For hours after 20-year-old Hifajat Ansari was killed in police firing in Kalaiya of Bara district early this week, his pregnant wife remained oblivious of the tragedy that had befallen her.

After putting her two-year-old son, crippled by polio virus, to sleep, Sobiya Khatun was washing dirty clothes when her neighbours started thronging there. But no one could muster courage to tell her that her husband had been killed.

Ansari's father, Najib Miyan, was working on a nearby paddy field. When he saw the crowd, he rushed home out of curiosity. Ansari's mother, Bigun Khatun, had gone out to buy some medicines. She was taken aback to see he house swarmed with neighbours.

After they returned, one of the neighbours told them that their son was shot at and rushed to the hospital.  Ansari's mother and wife started weeping. His father tried to console them, but tears were rolling down his cheeks, too.

Neither Ansari's parents nor wife knew that he was active in political activities. Neigbhours say he was just a common man without having connections with any political party. He used to eke out a living by repairing cycles by the side of a busy intersection in Kalaiya, some two kilometers from his house.

On Tuesday this week, Kalaiya bazaar was tense with protesters clashing with police in different parts of the town. An indefinite Tarai shutdown imposed by Madhesi political parties had reached its 15th consecutive day, and Ansari was not getting any clients due to the strike.

At around 2 p.m, Ansari closed his cycle repairing workshop run in a thatched hut. He was heading back home but got swayed by protesters. In no time, he was on the forefront of protesters pelting stones at police police.

In the adjacent district of Parsa, five people had been killed when police opened fire to disperse protesters. When the news reached Bara, the Kalaiya protesters turned even more violent. Police opened fire in Kalaiya as well and a bullet pierced Ansari's chest. He fell to the ground at Bharat Chowk of Kalaiya.

Four days later, Ansari's body is in the mortuary of the Kalaiya hospital.  His wife finds it difficult to believe that he is gone. "I don't know how to raise my children," she says. "He was the only one who would earn bread for us."

Two different alliances of Madhesi parties have spearheaded anti-constitution protests across the central Tarai for the last three weeks. They have demanded not more than two provinces in the Tarai. As per a deal reached among the four major political parties on 8 August, only two provinces will be created in the Tarai but some plains districts will be merged with three other hill provinces.

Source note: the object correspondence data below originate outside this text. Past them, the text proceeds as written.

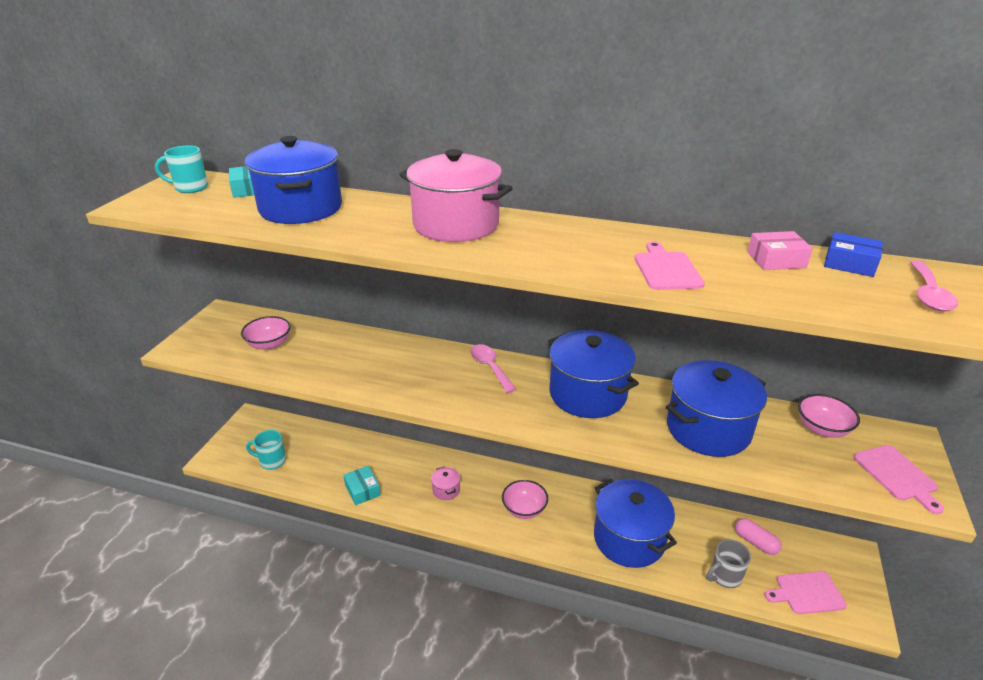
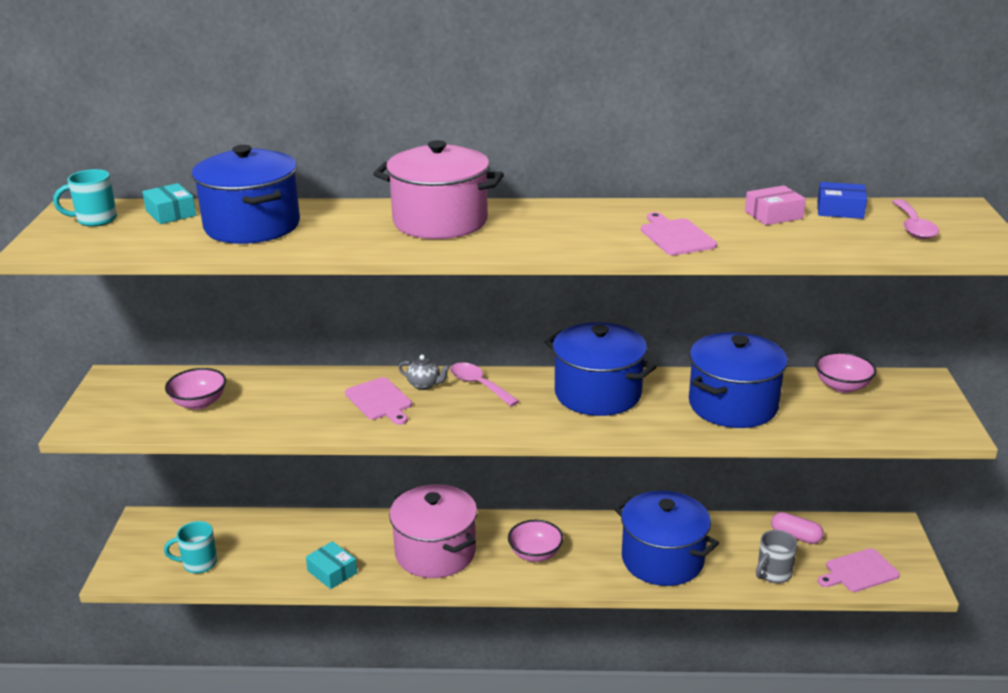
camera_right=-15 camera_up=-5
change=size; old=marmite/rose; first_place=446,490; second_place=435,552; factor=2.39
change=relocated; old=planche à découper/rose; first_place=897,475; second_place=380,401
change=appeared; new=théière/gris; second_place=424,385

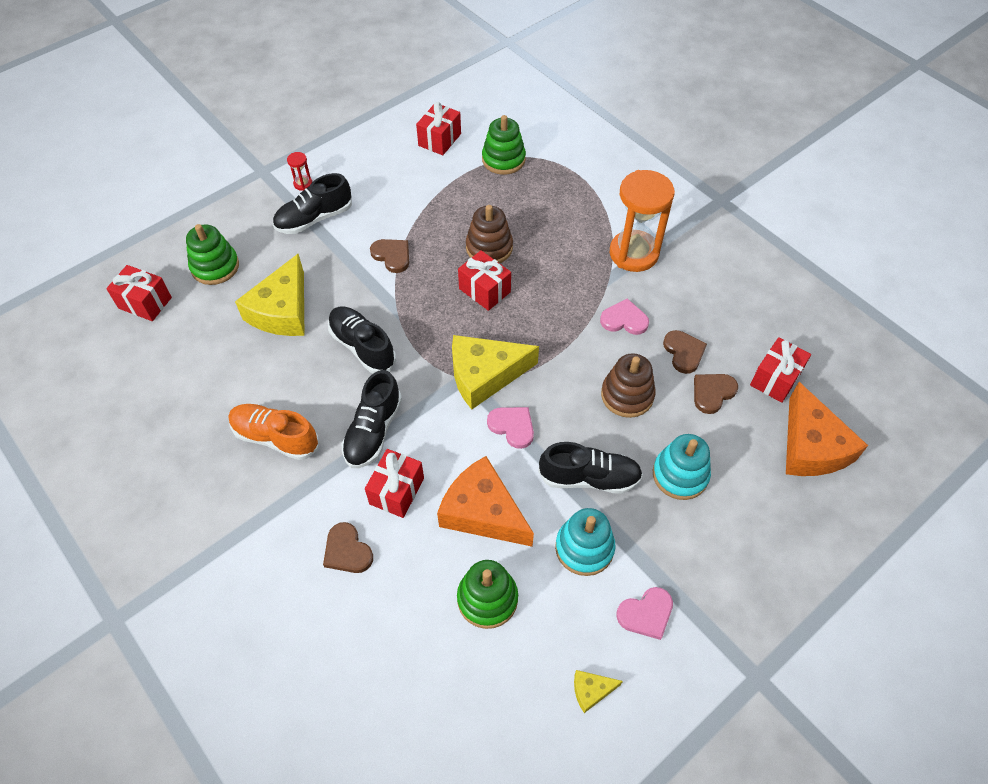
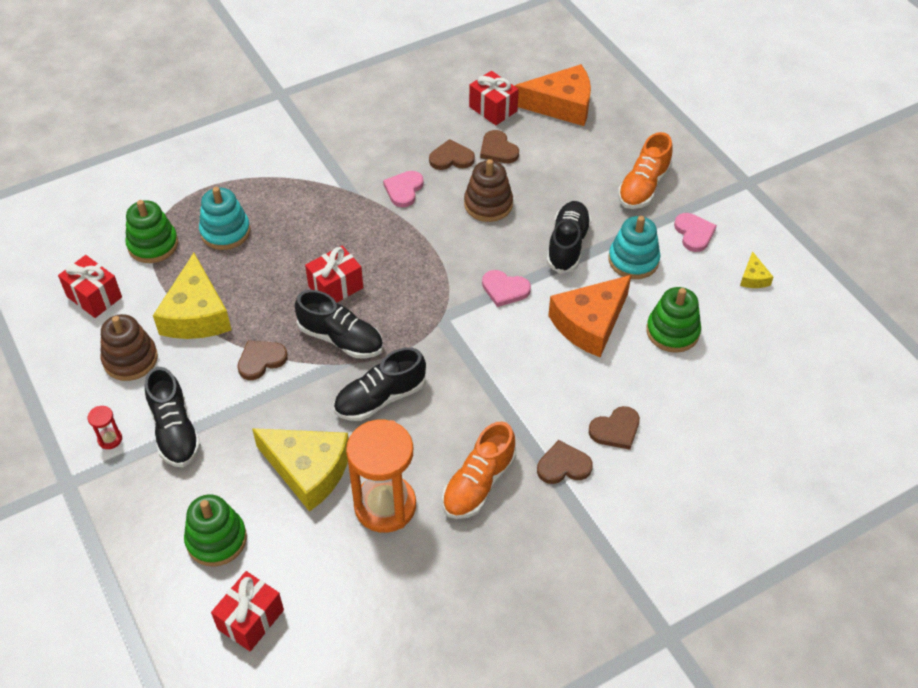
camera_right=-80 camera_up=-5
change=relocated; old=chaussure/noir; first_place=373,431; second_place=341,339
change=missing; old=cadeau/rouge; first_place=397,491
change=relocated; old=fromage/jaune; first_place=485,375; second_place=196,314
change=relocated; old=jouet à empiler/marron; first_place=489,248; second_place=130,359
change=spun; old=cœur/rose; first_place=512,427; second_place=505,289; degrees=-120
change=relocated; old=sablier/orange; first_place=634,253; second_place=385,506
change=relocated; old=jouet à empiler/turquoise; first_place=680,475; second_place=225,232
change=appeared; new=cœur/marron; second_place=563,465
change=appeared; new=chaussure/orange; second_place=643,187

In the western plains, a separate political movement spearheaded by the ethnic Tharus demanding a Tharuhat province is in its full swing. On Friday, Constable Deb Bahadur Pandey was killed when Tharuhat protesters clashed with police in Mainapokhar bazaar of Bardiya district. Police say protesters corned and killed him, the Tharuhat leaders say he was mistakenly shot dead by police themselves. Last week, eight policemen were killed in a deadly clash in Tikapur of Kailali district.